Passage →
Monica Trauzzi: In a recent report, you say reliability issues will be solved by the dynamic interplay of actions by regulators, entities responsible for reliability and market participants with many solutions proceeding in parallel. This is assuming, though, that all of these stakeholders are on the same page. That does not seem to be the case right now on the state level within states, so how do states overcome that challenge of not being on the same page and getting to the point where they are truly moving in parallel?
Susan Tierney: That's a really good question, but in some sense, that isn't different than what we've seen in the past, except the fact that there are these state plans that have to be built. So the reason I say that is we've seen a lot of prior environmental regulations in the past where either the states who represented the companies in their state felt like they didn't really like the fact that they had to do something that the federal government was doing, but at the end of the day, when push came to shove, they got their act together and the industry did what it needed to do. What I see right now is there's certainly a lot of jockeying that is always the case when there's a rule that's in proposal form. And we will see a final rule at some point in time. I do hear a lot of people who own power plants saying, really, let's just figure out what we need to do rather than keeping this level of uncertainty going for many, many years. And we actually see market participants who see this as an opportunity coming forth with a lot of proposals. In places like PJM, where we studied, there's just about as much responding to the market signals and coming forth with proposals to build new power plants than there are power plants being retired.
Monica Trauzzi: So you think that the PJM, it's a unique example, and you think that they will not face reliability challenges?
Susan Tierney: The part that's unique or similar to other places that are heavily dependent on coal-fired power plants, that puts it almost in, you know, the most active place where somebody has to respond to these new rules. At the same time, PJM has done a lot of work to analyze what if the rules look like this, what if the states propose plans that are multistate as opposed to single state, and I think the thing that's a clear takeaway from that process is that, if the states honor, in some sense, the fact that they've got an interstate electricity market and try to follow that construct in their state plans, they're much more likely to have a wider set of reliability tools and a cheaper response to the rule in the end.
Monica Trauzzi: So what current tools can you point to that exist for states to ensure reliability as they work towards their compliance mechanisms?
Susan Tierney: Well, a perfect example exists, again, in the PJM place, but it's not unique to PJM. Right now, if a power plant wants to retire, they have to get approval from the balancing authority or the grid operator to say that it's OK if you take that offline, and the power flows will still be OK after that without violating reliability requirements. So in PJM right now, there are several hundred requests for small units and large units that are going to be retired or deactivated. PJM has identified reliability problems and solved them. So they've been solved with either reliability must-run contracts for a limited period of time or some kind of transmission solution or rejiggering of conductors or something or another. A lot of things are going on that allow for a reliable response.
Monica Trauzzi: Going back to the NERC report, NERC had raised initial concerns with reliability, and they sort of talked about the need for transmission upgrades as a key element. Could the U.S. find itself in a position, though, where we have these regulations in place and the infrastructure is not in line?
Susan Tierney: Hypothetically, of course. But in fact, one -- the experience is that if there are transmission lines that are needed for reliability purposes, they have a much easier track record, so to speak, of getting their permits and approvals in a timely way. Harder sometimes for what we call economic transmission upgrades. Somebody's advantage economically is viewed as a disadvantage to somebody else, but the ones that are identified as needing to be done for reliability purposes, those move forward.

List of tasks →
a) Translate this sentence from the interview on grid reliability into Spanish: "PJM has identified reliability problems and solved them."
b) Print the interview on grid reliability word for word between "Monica Trauzzi: In" and "moving in parallel?", inclusive.
The lines after this point are from a different source.

Material supplied →
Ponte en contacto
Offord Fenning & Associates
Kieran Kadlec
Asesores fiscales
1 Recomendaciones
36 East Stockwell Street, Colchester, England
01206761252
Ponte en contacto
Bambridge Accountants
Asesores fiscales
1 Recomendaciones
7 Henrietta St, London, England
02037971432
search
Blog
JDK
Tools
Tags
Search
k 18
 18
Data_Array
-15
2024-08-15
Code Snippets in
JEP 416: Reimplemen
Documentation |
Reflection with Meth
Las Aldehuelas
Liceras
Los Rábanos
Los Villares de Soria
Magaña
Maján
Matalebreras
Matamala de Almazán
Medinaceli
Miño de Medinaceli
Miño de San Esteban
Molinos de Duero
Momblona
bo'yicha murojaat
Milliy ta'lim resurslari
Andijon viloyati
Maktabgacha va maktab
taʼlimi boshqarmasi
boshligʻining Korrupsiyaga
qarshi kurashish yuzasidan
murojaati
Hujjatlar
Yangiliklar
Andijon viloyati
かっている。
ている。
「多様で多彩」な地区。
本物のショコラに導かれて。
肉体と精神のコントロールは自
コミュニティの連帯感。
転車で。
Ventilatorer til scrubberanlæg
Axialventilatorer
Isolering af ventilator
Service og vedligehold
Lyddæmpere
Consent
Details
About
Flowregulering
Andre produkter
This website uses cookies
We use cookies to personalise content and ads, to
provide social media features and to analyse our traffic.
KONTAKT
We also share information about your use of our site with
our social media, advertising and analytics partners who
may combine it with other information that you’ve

Responses to the exercise →
a) PJM ha identificado problemas de confiabilidad y los ha resuelto.

b)
Monica Trauzzi: In a recent report, you say reliability issues will be solved by the dynamic interplay of actions by regulators, entities responsible for reliability and market participants with many solutions proceeding in parallel. This is assuming, though, that all of these stakeholders are on the same page. That does not seem to be the case right now on the state level within states, so how do states overcome that challenge of not being on the same page and getting to the point where they are truly moving in parallel?